The lower the FDA sinks in public esteem, the more it shows a bunker mentality, withdrawing into its shell and stalling on media inquiries. You know it’s getting bad when the media complain in public (no reporter likes to tell readers he’s been blocked). That happened in March when Cybercast News Service told its readers it had been thwarted by the FDA for two weeks in its efforts to get an interview about a contaminated blood product, including a promise to respond that was broken by an associate commissioner.
A few weeks earlier, a former editor with the American Public Health Association, Kathryn Foxhall, spoke for many journalists when she told the FDA’s new Risk Communication Advisory Committee about effective “censorship” the agency practices by limiting access to, then monitoring interviews with, its officials—which has “a chilling effect.”
In its media management policies, the FDA prefers to deal with reporters who are unlikely to ask tough questions, mainly because they don’t know enough to do so.
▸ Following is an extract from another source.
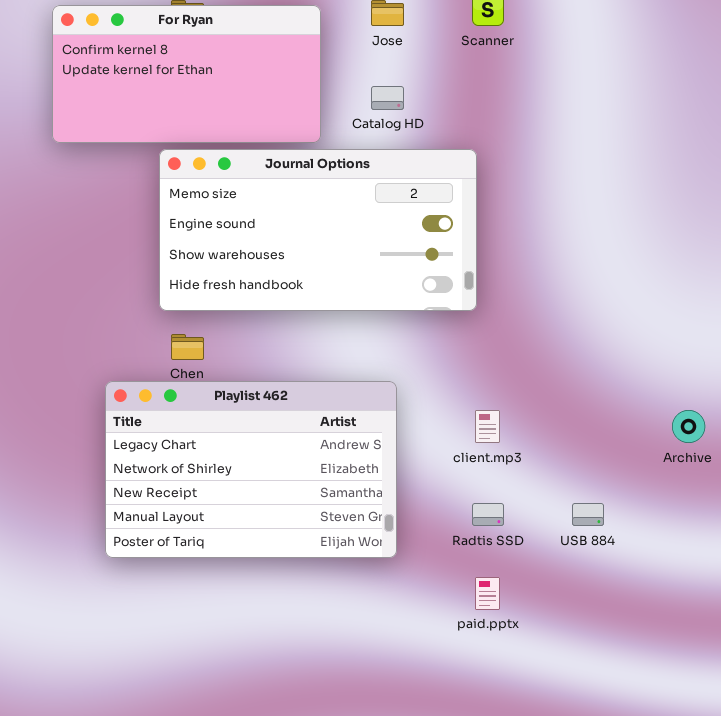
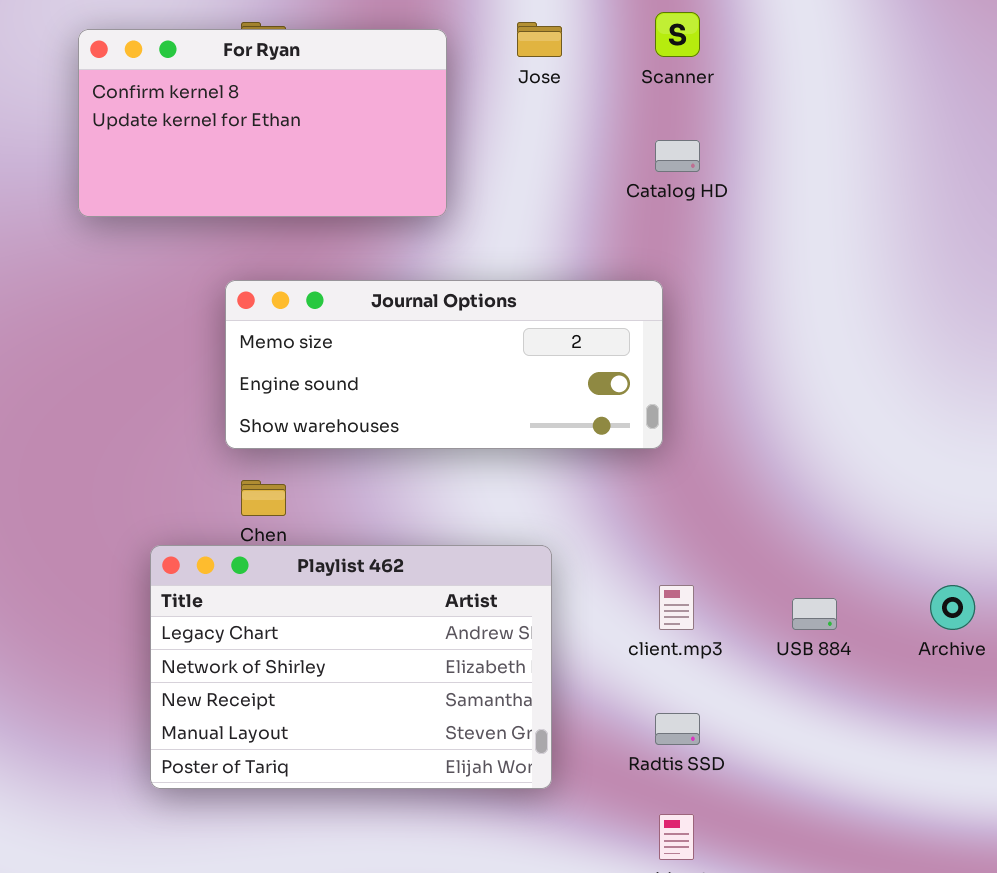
Catalog HD: [371,86,404,110] -> [655,140,700,172], moved
Journal Options: [159,149,477,311] -> [225,280,663,449], resized
USB 884: [572,503,604,526] -> [792,598,837,630], moved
This “dumbs down” the agency’s public discourse, which, ultimately, can lead to accountability problems.
Then I received anonymously in the mail, apparently from a fearful FDA employee, an internal document, FDA Employee Guidelines for Safeguarding Non-Public Information. Its 10 pages of menacing text sweepingly defines “non-public information” as any info gained by reason of federal employment that has not already been made available to the public, and it threatens criminal penalties for disclosure. How, I wonder, is any employee expected to know what is already available to the public? 
So much for all those high-level promises to make this agency more “transparent” and accountable to the general public!